Aşı üretimi, bu amaca yönelik olarak inşa edilmiş özel binalarda, özel ekipmanların bulunduğu cihazlar aracılığıyla yapılıyor. Temizlik, hijyen, çevresel kontroller ve yüksek saflıkta su sistemlerine ihtiyaçları var. Tesisler ve malzemeler, büyük korumaya sahip olmalı, yani virüslerin ve bakterilerin girişinden korunmalı. Bu özelliklere sahip sınırlı sayıda tesis var. Tümünün yeni koronavirüs aşılarını üretme kapasitesi veya izni yok. Bazı tesisler aşı üretebilmek için kapasitelerini geliştiriyor, bazıları da üretim izinleri için gerekli yeterlilik şartlarını sağlamaya çalışıyor. Bu adımları tamamlamasından sonra, deneme üretimlerinin yapılması, üretilen aşıların onaylanması, tesislerin yetkinliğinin kabul edilmesi de uzun zaman isteyen süreçler. Bir de bunun üzerine dünyanın en büyük aşı üretim tesislerinin olduğu Hindistan’daki Serum Enstitüsü’nde geçtiğimiz günlerde çıkan yangın, üretim kapasitesini yüzde 60 azalttı.

ŞİŞE VE ŞIRINGA DA LAZIM

Aşıların içinde konduğu flakon adı verilen şişeleri dünya üzerinde üreten sınırlı sayıda şirket var. Bu şişeler için de aynı aşı üretimi aşamasındaki hassasiyetlerin gösterilmesi gerekiyor. Aşılama konusunda bir başka darboğaz da şırıngalar konusunda. Mevcut şırıngalar içinde 6 doz olan şişelerden sadece 5 doz çekebiliyor. Şimdi dünya üzerinde onlarca şirket, daha hassas çekim yapabilecek şırınga üretme derdinde. Birçok fabrika dönüştürülerek, tıbbi malzeme üretme yetkisi almak için başvurularda bulunuyor.
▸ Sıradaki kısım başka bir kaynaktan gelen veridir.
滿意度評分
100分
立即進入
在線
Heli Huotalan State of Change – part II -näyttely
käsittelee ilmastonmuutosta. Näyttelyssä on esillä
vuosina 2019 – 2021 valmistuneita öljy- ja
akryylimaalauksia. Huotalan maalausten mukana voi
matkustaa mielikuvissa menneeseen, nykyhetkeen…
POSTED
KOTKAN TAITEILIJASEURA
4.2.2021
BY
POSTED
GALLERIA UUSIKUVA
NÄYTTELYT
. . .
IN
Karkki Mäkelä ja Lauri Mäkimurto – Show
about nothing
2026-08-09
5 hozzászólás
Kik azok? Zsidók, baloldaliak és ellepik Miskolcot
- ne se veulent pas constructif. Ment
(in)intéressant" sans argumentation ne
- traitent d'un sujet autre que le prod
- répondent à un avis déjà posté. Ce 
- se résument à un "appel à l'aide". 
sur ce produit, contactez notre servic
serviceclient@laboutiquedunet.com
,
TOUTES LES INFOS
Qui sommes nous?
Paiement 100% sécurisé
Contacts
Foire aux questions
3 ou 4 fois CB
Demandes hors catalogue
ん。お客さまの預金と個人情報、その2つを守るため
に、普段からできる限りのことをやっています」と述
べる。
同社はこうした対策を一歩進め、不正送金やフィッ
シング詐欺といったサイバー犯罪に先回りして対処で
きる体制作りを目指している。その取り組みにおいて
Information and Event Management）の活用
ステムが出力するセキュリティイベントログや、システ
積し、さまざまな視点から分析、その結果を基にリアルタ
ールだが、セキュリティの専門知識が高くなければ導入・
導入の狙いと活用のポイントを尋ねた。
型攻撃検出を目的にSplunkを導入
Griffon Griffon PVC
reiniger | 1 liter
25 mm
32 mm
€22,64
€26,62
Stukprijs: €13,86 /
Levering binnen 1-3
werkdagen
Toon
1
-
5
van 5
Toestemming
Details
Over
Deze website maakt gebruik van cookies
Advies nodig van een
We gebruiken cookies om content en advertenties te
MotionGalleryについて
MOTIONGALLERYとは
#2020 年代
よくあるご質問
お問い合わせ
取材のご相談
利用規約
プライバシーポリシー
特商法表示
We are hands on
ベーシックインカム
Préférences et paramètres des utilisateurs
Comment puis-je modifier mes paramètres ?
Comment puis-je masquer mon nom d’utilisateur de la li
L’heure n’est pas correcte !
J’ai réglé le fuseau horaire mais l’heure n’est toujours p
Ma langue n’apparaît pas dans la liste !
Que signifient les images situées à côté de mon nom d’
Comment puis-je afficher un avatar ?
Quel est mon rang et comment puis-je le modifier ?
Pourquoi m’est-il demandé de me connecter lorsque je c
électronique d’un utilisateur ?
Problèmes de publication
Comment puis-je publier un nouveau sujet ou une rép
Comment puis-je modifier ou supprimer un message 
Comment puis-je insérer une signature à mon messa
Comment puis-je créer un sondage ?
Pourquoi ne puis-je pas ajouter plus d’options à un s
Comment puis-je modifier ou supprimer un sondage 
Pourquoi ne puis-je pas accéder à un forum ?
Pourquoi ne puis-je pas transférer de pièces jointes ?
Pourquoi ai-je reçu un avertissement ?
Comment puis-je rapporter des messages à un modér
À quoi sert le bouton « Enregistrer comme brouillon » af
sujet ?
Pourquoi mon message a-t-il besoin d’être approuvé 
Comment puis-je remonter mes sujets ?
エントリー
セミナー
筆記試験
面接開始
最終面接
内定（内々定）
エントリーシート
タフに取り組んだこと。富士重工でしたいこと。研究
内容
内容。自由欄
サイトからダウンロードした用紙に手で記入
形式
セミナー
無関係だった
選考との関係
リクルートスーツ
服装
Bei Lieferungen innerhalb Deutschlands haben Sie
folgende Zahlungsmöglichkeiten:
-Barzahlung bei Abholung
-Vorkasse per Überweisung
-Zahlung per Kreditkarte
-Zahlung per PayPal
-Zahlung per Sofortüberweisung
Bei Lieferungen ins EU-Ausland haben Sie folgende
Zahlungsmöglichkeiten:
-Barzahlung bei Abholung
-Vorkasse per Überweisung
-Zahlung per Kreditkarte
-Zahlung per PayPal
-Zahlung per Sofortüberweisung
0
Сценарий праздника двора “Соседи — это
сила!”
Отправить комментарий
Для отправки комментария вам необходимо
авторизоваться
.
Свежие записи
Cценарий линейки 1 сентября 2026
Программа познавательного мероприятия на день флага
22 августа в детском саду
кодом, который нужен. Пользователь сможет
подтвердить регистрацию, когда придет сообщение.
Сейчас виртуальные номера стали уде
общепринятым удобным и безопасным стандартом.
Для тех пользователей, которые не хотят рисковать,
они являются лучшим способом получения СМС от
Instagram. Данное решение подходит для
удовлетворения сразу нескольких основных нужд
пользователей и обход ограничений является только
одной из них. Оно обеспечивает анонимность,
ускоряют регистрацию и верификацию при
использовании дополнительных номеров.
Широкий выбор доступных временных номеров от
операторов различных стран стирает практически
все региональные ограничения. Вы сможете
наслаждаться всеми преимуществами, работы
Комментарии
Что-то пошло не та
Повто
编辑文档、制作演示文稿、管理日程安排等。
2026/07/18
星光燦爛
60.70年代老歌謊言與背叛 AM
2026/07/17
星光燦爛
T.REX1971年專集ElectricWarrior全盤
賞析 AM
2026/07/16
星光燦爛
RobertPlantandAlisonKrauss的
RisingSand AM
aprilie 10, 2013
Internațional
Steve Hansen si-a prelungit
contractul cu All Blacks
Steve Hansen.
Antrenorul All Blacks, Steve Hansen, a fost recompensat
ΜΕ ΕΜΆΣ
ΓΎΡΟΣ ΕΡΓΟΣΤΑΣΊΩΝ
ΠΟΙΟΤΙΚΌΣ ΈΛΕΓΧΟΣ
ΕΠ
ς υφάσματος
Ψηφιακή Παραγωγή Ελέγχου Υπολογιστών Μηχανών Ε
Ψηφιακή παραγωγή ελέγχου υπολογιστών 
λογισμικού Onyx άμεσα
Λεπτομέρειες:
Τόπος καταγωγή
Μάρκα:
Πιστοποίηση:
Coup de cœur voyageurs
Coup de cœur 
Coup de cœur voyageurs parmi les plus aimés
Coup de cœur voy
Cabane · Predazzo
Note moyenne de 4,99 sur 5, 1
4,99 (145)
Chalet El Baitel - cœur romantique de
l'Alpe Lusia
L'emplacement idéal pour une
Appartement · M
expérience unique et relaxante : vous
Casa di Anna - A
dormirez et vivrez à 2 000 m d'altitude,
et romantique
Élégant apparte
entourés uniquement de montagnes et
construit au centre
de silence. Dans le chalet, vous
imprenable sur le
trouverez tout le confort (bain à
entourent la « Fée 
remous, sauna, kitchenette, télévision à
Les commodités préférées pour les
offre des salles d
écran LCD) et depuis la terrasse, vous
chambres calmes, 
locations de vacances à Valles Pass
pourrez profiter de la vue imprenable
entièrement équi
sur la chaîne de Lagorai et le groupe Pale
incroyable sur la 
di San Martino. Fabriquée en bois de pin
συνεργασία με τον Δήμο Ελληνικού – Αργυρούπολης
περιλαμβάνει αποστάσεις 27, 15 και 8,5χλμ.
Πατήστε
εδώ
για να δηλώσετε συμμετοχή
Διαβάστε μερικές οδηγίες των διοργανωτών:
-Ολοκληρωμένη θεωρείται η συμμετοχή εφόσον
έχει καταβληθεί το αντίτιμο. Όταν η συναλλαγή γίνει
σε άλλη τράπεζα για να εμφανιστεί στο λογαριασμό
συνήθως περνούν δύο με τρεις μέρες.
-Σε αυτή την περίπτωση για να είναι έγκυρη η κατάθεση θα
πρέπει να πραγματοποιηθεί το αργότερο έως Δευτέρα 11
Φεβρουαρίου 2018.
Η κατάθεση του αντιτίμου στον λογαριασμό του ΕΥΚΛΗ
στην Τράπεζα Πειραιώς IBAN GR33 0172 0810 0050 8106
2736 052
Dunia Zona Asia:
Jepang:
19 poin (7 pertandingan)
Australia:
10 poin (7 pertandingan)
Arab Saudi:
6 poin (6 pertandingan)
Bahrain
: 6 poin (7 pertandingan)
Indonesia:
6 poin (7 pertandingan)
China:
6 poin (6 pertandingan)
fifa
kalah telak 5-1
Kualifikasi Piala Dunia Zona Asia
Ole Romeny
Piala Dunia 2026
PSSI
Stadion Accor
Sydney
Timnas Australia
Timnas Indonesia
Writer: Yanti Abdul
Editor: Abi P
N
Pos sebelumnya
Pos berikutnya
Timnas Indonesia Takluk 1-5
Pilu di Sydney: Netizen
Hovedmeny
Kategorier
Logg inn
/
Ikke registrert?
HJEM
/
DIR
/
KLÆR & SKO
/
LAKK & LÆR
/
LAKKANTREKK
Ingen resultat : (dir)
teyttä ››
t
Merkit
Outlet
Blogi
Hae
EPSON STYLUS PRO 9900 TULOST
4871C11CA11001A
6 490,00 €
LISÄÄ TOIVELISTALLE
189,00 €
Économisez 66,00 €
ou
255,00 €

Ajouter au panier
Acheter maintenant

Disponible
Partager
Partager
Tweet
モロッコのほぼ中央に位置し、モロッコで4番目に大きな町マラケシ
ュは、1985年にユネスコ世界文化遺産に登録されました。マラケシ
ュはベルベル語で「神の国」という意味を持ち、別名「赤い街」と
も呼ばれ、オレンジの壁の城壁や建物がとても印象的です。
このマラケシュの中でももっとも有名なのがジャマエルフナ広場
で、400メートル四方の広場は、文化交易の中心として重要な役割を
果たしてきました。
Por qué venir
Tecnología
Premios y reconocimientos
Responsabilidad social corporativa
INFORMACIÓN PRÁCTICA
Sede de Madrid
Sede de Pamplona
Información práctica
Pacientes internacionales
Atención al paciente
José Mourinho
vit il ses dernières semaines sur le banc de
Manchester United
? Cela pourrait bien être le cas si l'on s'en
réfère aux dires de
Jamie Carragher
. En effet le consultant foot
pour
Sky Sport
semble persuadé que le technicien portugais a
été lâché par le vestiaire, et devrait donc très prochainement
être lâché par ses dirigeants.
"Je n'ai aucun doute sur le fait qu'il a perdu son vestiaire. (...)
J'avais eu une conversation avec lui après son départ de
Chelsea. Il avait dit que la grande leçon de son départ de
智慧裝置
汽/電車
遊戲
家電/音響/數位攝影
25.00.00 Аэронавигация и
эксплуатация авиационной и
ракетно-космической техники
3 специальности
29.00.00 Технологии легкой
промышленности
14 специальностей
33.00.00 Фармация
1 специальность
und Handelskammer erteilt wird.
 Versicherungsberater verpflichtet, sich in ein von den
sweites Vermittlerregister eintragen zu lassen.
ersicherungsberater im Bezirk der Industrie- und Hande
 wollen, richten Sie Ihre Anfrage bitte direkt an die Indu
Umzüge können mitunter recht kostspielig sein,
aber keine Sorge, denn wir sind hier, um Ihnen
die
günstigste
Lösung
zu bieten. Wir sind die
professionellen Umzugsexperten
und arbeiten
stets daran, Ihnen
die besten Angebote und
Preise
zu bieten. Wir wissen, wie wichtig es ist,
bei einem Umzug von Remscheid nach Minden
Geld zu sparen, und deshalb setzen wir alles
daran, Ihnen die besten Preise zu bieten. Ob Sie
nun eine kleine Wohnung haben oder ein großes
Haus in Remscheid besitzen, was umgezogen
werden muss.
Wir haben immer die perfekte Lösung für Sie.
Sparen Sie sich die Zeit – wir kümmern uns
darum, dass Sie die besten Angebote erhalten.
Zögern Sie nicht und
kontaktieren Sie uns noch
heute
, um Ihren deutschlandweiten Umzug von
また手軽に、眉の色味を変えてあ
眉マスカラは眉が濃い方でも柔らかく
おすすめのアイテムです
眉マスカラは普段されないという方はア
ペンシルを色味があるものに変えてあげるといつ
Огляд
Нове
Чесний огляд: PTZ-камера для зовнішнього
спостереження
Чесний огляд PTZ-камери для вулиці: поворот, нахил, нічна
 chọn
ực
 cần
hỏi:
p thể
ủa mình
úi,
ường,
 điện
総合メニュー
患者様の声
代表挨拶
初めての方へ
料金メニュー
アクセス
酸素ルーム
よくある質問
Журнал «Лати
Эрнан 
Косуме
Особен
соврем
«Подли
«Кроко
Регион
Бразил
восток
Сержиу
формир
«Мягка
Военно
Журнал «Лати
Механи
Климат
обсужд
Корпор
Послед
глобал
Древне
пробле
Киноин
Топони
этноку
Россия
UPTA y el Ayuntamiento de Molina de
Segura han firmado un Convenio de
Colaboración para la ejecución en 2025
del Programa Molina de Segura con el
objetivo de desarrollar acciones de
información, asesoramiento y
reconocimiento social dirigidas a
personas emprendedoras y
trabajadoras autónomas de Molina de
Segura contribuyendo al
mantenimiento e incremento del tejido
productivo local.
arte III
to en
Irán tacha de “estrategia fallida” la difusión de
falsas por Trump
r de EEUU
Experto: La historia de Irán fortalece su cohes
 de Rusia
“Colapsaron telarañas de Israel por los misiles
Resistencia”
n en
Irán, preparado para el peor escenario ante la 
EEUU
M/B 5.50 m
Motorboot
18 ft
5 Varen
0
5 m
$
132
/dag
SAHTE AŞI VE KARABORSA ENDİŞESİ

Tüm bu zorlukların ışığında aşılama takviminin bir süre daha tahmin edilenden yavaş ilerleyeceği öngörülüyor. Yeni tesislerin devreye girmesi, yeni aşıların kabul alması ve dağıtım sorunlarının çözülmesi ile bu yılın ortasından itibaren aşılamanın hızlanması bekleniyor. Üretim ve dağıtım zorlukları nedeniyle önümüzde günlerde aşılar için hırsızlık, sahtecilik, ayrıcalıklı erişim ve karaborsa fiyatlarla ilgili haberleri okumamız da mümkün görünüyor.